LCQ 21: Injunctions
Following is a question by the Hon Ng Leung-sing and a written reply by the Secretary for Justice, Mr Rimsky Yuen, SC, in the Legislative Council today (November 5):
On October 20 this year, the High Court granted interim injunctions restraining participants of the assemblies triggered by the Occupy Central movement from continued occupation of certain passageways in Mong Kok and obstruction of the entrance to the car park, the fire access and emergency vehicular access of a building in Admiralty. Protesters are also forbidden to obstruct the plaintiffs from removing the obstacles in question. However, some protesters refused to obey the injunctions. In this connection, will the Government inform this Council:
(1) whether it knows the total number of interim and formal injunctions granted by the High Court in the past five years, and the enforcement situation of such injunctions; and
(2) as some protesters refused to obey the aforesaid injunctions, what actions the law enforcement agencies intend to carry out; whether, in the light of this incident, the authorities will consider comprehensively reviewing and improving the mechanism for enforcing injunctions?
The rule of law is the cornerstone of Hong Kong's success and the Government places great importance in upholding the rule of law. Amongst others, respect for the authority of the Court is a fundamental aspect of the concept of the rule of law. Court orders, including injunction orders (whether interim or permanent), should be fully respected and strictly followed. Even if a party does not agree that an injunction should be granted, the party should lodge an appeal or make other appropriate application to the relevant Court pursuant to the relevant procedure instead of deliberately acting in breach of the injunction. Loss of respect for the Courts and the orders they make will erode the rule of law, which in turn will cause harm to our society.
The Government's reply to the Member's question is as follows:
(1) Application for injunction is a type of civil proceeding dealt with by the Courts. We have consulted the Judiciary on this part of the question. We have been advised that the Judiciary does not have readily available statistics on the number of injunctions granted by the Courts in the past five years.
Enforcement of injunctions is generally dealt with by the parties to the relevant civil proceedings, although the Bailiffs will render assistance as and when appropriate and Judges will deal with such applications as may be incidental to the enforcement of injunctions. According to its records, the Judiciary has received a total of six applications in the past five years requesting the assistance of the Bailiffs in the serving of injunction orders. All of the orders in these six requests have been duly served.
(2) Since applications for injunction are civil (as opposed to criminal) in nature, they are generally and mostly handled by private litigants. Accordingly, in the absence of specific Court direction or order, the Police are generally not involved in the enforcement of an injunction order. However, the Police have a statutory duty under the Police Force Ordinance, Cap 232 to take appropriate actions if a breach of the peace occurs or when suspected criminal acts have been committed.

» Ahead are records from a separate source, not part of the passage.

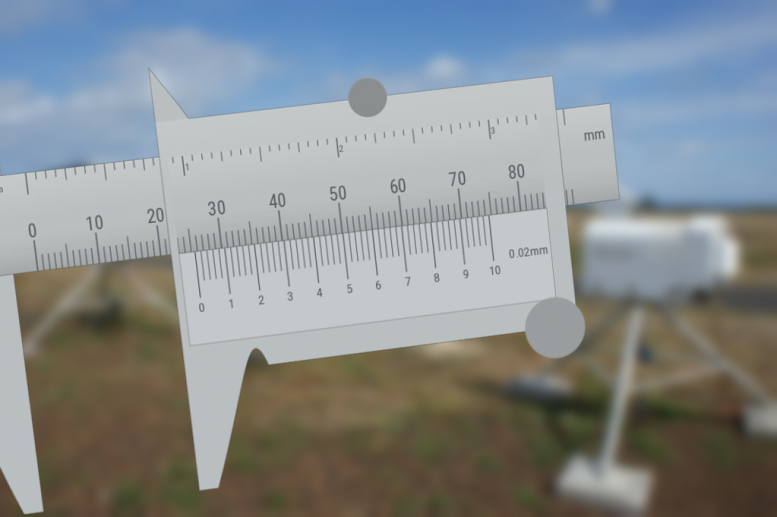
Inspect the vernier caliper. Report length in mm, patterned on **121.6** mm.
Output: **25.6** mm
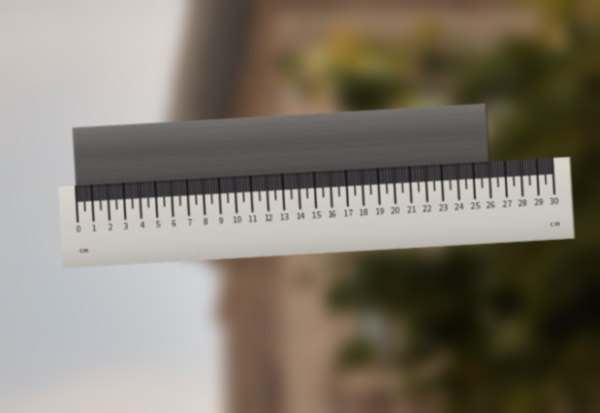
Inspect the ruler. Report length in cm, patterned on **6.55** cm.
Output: **26** cm
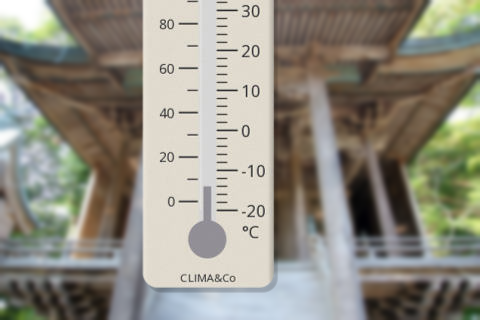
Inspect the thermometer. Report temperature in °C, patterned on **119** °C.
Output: **-14** °C
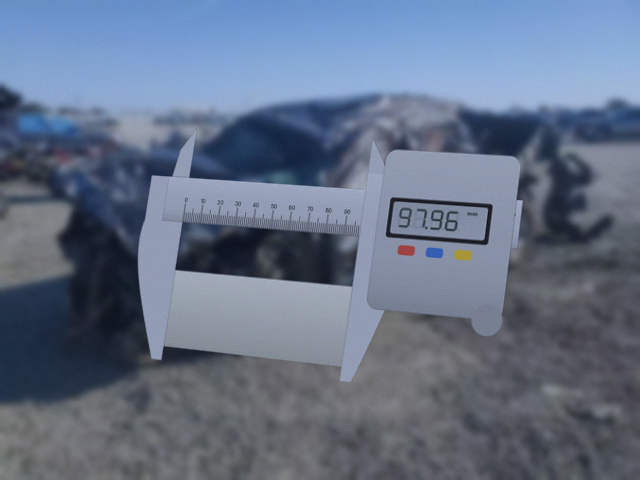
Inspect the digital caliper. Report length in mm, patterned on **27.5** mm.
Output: **97.96** mm
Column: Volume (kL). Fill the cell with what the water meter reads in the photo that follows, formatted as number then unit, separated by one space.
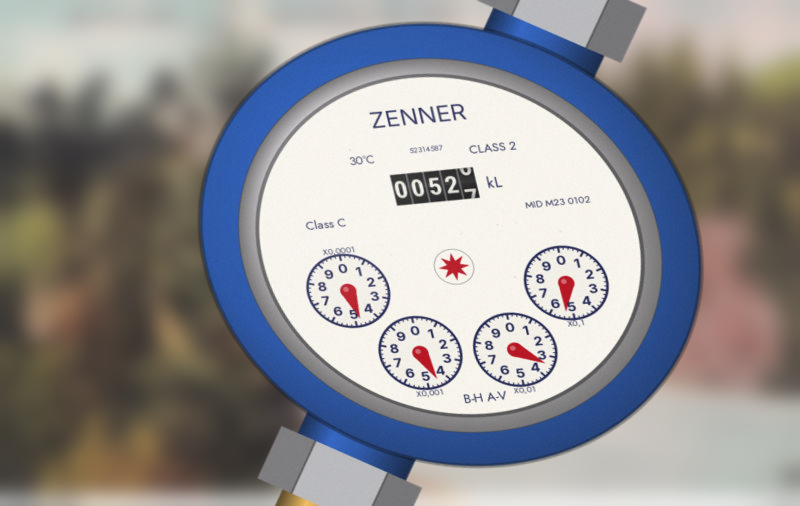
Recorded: 526.5344 kL
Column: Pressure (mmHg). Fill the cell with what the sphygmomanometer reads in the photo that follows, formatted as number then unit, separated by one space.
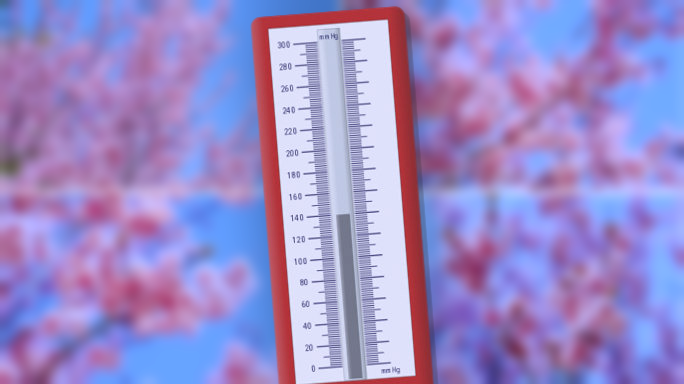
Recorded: 140 mmHg
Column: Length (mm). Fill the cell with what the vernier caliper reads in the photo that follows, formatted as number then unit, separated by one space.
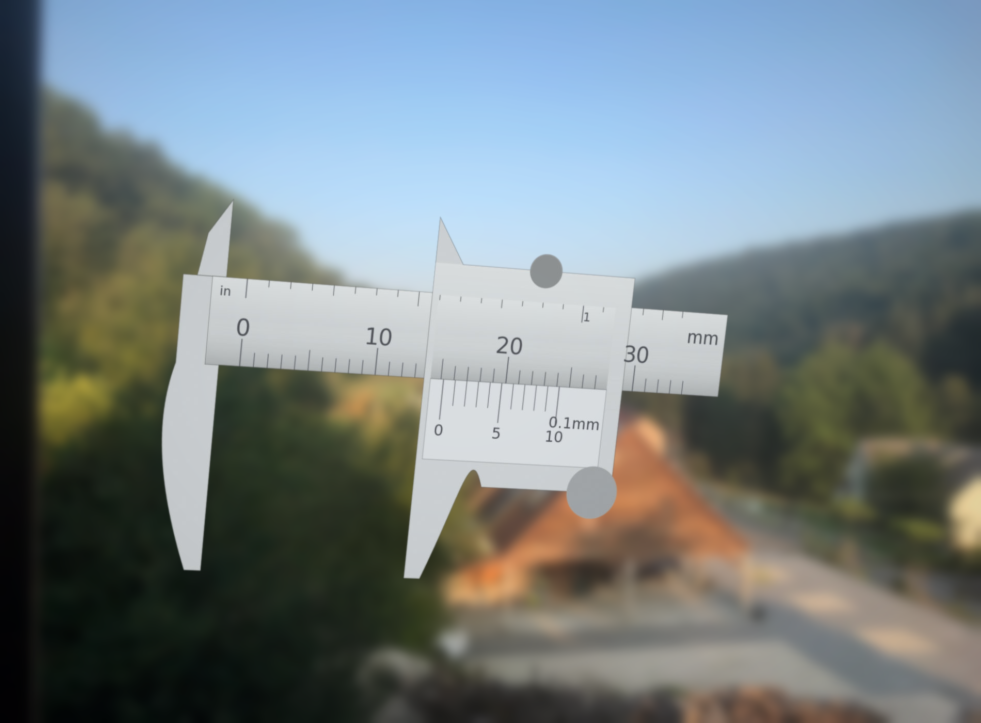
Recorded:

If the relevant Court order expressly directs the Police to perform certain specified acts for the purpose of assisting a party to enforce an injunction, the Police will provide such assistance as is specified in the relevant Court order.
An injunction is a solemn order made by the Court and that it is in the overall and long-term interests of the rule of law and the proper administration of justice that all injunction orders should be complied with. With a view to protecting the due administration of justice (which is fundamental to the upholding of the rule of law), the Government (through the Police or otherwise) is ready and willing to assist in the enforcement of the injunction orders in such ways as the Court may find it appropriate to direct.
As regards the specific cases referred to in the question, before the Court hands down its judgments, the Police will continue to dispatch appropriate manpower and make appropriate deployment to maintain public order and protect public safety. The Government also urges those who are unlawfully blocking the roads should strictly and fully observe the relevant Court orders as soon as possible.
On the mechanism for enforcing injunctions, the Government will, as usual, keep the relevant law under review and will consider the need of any reform as and when necessary.